Reliability - Both have been very reliable and not finicky about ammo choices. The Taurus has a double action second strike capability if the initial primer strike fails (I like this feature as I shoot a lot of reloads and encounter an FTF in about 1 of 100 bullets almost always due to primer)
Grip - To me this is a big difference with the Taurus winning hands down. The "Ribber Grip" of the 24/7 is the best mfgs. poly grip I've handled. It is very stable and cushions the hand well. A must for long range sessions with a 40 cal. Most people add an overwrap to the Sigma for a better grip.
Accuracy - I find them to be pretty equal. I shoot the Sigma better but just because I've had it a lot longer.
Durability - About 5,000 rounds through the Sigma and 500 through the 24/7. No complaints about the durability of the Sigma. Likewise from what I've read about the 24/7.
Cost - Got my Sigma for $250 after a $50 rebate and two extra free mags. That's $250 for the gun and 4 mags!!! I bought the Taurus for $359 and it came with 2 mags. Mags for both cost $35 - $40. 
Rails - the Sigma rail is labeled as an accessory rail. It is a bit thick and blocky and I've heard tails of some equipment not fitting. The 24/7 rail is pure Picatinny and should accept anything.

Hope this helps.


----------



## TheReaper (Nov 14, 2008)

Dsig1 said:


> You are in luck. I currently own both. S&W Sigma 40VE since 2006 and Taurus 24/7 for 3 months. I'll try to list all I can about them:
> 
> Weight - The Sigma is a lighter gun. That is good for carry but not great at the range. It definitely has more kick when shooting.
> Capacity - The 24/7 carries 15 + 1, one more than the Sigma
> ...


Thanks, that helps alot. I have a M&P 40 and that will be a hard act to follow. I like the price of the Sigma and the feel of the 24/7. I've never owned a Taurus but I'm willing to give it a try.


----------



## Slowfire (Dec 22, 2008)

Dsig1 said:


> You are in luck. I currently own both. S&W Sigma 40VE since 2006 and Taurus 24/7 for 3 months.


Thank you for the write up, it really helped. But the pictures are what swayed me. I like the look of the Taurus.


----------



## Dsig1 (Dec 23, 2007)

Slowfire said:


> Thank you for the write up, it really helped. But the pictures are what swayed me. I like the look of the Taurus.

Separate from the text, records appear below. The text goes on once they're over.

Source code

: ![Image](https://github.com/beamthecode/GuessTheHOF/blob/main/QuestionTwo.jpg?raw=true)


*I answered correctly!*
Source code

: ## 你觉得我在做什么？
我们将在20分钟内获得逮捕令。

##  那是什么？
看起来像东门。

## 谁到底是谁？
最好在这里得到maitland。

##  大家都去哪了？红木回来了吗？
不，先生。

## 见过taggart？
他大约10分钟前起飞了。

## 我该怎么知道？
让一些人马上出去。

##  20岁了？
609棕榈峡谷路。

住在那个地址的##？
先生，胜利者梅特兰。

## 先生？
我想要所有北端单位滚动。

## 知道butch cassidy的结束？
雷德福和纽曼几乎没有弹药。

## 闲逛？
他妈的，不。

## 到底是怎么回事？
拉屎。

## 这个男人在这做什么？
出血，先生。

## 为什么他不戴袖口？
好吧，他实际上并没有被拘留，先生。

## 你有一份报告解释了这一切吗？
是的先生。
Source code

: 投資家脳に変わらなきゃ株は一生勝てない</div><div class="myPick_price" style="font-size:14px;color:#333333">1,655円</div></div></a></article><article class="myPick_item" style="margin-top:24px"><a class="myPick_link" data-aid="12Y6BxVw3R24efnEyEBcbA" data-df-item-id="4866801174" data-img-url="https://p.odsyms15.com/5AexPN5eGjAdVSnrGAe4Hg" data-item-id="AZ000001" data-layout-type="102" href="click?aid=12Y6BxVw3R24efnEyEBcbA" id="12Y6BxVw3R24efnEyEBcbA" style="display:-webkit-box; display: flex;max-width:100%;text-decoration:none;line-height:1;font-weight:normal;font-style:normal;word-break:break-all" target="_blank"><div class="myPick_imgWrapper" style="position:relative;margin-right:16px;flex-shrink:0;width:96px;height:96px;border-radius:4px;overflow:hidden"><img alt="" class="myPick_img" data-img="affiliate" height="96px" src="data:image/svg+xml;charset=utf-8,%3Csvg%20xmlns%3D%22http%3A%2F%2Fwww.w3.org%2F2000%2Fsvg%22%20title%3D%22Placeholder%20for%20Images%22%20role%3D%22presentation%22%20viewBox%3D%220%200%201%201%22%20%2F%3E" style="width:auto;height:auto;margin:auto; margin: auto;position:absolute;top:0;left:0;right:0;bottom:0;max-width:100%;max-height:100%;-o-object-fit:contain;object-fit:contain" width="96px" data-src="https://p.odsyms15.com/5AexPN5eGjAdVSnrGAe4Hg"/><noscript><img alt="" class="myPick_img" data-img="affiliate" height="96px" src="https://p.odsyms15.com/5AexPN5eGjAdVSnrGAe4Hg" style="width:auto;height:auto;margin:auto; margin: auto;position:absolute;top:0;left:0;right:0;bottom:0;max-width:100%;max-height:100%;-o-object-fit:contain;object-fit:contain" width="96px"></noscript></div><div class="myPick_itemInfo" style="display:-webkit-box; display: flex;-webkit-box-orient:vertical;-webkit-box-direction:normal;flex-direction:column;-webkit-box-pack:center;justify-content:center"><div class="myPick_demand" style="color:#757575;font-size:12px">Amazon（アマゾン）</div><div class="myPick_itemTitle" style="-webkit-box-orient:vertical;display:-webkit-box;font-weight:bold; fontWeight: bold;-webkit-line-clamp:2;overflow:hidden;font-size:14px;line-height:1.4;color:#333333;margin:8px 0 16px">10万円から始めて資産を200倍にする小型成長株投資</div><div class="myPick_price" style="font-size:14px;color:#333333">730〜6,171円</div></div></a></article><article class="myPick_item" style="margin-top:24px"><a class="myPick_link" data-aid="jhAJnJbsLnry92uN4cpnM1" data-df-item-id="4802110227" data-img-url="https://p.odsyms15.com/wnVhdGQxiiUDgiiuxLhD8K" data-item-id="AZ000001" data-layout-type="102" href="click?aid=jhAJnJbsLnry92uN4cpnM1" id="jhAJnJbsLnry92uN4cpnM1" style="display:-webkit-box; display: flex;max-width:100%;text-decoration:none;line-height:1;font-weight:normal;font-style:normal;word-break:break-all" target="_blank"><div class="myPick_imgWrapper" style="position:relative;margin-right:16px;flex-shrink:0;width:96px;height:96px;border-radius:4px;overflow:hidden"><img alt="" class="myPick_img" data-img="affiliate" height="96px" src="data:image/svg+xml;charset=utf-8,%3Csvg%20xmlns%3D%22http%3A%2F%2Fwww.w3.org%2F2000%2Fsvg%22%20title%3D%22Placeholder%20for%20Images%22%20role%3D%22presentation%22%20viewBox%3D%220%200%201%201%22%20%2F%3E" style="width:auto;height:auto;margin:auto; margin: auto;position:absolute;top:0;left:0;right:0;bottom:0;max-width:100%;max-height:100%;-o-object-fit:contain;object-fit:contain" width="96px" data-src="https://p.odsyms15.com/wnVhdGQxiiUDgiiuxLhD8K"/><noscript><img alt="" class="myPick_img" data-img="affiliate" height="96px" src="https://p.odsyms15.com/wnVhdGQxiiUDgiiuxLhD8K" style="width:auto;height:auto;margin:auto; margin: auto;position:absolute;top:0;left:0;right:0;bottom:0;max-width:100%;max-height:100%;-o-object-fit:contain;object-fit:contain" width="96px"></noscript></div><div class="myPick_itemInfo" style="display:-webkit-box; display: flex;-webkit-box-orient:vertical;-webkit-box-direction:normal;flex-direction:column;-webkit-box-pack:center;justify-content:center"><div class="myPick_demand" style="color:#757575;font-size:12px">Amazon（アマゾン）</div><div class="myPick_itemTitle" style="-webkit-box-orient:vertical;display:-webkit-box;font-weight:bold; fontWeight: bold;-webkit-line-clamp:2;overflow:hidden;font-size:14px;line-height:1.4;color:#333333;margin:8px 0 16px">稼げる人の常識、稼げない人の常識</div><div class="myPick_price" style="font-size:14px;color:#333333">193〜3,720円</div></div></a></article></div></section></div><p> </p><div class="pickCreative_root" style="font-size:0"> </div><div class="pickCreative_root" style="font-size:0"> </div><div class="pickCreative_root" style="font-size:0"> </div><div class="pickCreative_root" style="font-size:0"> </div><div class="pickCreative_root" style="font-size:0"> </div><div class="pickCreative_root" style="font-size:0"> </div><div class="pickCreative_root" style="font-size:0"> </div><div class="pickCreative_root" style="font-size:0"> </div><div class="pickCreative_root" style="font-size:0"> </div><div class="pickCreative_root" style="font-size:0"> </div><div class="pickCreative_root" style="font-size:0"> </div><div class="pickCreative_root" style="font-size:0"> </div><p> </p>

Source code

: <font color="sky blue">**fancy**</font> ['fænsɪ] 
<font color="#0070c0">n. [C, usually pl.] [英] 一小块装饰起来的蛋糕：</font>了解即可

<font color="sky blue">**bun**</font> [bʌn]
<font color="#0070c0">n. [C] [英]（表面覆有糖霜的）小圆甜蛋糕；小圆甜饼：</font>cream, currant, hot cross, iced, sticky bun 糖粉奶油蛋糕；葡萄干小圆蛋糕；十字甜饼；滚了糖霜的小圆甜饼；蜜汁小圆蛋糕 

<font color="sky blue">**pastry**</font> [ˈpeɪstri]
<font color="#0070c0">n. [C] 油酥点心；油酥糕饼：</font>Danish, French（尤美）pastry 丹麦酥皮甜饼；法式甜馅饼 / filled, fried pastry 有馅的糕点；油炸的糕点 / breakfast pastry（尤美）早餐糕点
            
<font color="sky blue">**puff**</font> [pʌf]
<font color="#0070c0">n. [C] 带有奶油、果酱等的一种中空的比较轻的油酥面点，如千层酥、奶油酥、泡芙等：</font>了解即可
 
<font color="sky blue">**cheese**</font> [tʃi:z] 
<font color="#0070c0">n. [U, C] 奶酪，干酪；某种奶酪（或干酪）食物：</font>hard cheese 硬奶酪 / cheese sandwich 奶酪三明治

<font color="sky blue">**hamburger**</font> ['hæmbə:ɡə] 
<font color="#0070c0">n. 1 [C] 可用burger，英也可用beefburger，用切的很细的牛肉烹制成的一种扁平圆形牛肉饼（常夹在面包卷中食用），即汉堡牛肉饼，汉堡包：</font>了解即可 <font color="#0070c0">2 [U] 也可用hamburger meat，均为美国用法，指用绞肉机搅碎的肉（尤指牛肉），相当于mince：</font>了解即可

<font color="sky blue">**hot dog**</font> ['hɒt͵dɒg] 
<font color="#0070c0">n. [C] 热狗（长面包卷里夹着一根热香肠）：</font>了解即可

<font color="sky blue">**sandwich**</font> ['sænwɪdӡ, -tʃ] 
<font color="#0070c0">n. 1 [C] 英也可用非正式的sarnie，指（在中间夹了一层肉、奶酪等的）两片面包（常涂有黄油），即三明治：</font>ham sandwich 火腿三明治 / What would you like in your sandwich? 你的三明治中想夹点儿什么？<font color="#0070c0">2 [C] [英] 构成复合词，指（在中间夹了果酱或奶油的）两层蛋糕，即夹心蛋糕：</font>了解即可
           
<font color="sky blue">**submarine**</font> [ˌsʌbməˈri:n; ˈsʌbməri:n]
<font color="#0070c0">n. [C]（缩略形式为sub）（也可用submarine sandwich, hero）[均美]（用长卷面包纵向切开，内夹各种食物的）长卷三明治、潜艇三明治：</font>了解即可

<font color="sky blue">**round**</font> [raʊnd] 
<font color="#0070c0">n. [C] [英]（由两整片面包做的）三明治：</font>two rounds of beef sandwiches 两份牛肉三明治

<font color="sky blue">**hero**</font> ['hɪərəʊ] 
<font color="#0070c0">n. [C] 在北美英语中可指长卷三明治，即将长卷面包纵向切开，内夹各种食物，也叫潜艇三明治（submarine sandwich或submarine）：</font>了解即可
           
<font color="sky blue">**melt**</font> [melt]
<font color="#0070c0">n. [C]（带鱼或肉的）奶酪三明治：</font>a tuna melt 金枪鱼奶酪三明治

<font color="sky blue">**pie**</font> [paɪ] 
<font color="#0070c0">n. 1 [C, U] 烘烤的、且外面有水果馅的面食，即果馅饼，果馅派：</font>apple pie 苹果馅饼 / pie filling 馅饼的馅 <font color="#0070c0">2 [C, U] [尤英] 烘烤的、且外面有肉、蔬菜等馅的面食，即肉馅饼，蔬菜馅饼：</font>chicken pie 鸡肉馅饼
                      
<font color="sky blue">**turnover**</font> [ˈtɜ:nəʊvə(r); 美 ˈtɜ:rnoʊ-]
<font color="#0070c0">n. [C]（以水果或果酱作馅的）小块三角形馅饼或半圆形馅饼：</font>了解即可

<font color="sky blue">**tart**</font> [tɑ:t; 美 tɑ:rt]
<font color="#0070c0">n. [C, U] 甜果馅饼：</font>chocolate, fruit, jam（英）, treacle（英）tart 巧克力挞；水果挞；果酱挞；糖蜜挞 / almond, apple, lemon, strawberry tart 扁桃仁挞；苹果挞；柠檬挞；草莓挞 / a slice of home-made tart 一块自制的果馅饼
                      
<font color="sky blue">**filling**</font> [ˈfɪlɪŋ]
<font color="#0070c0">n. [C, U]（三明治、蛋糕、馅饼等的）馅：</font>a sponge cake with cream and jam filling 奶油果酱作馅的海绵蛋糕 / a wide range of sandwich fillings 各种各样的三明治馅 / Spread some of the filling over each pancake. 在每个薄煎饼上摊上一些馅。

Cool. You won't regret the Taurus. I'm loving mine more every time out with it. I just bought a light/laser combo for the rail and after 1 - 2 more range session, my 24/7 will be full time in my nightstand.


----------



## TheReaper (Nov 14, 2008)

Well my wife got me a Sigma 40 for Christmas and I really like it but I still plan on buying a Taurus 24/7 in the next couple of weeks. The Sigma was a good deal she got it for 249.00.


----------



## Dsig1 (Dec 23, 2007)

That's a good woman you've got there. The Sigma is a great gun and you got it at a great price. Look around locally to see if a good gunsmith in your area will do a trigger job on it. I had mine done at 6.5 lbs. of pull with a nice crisp break and a travel stop, for $120. It was well worth the cost.


----------



## watsoncb (Jan 19, 2007)

I own a Taurus in .38 Super and like it, but if possible, you might consider a Walther.... Why? I found the Taurus to be a little stiff and the slide/trigger mechanism to be heavy. If your looking for a CCW consider the new 40SW Walther PPS. The trigger pull is excellent and is much lighter. Then there is the German engineering component.

The pricing on Walthers has dropped a bit and you can now get a PPS for less than $575 or less.

Just a thought.


----------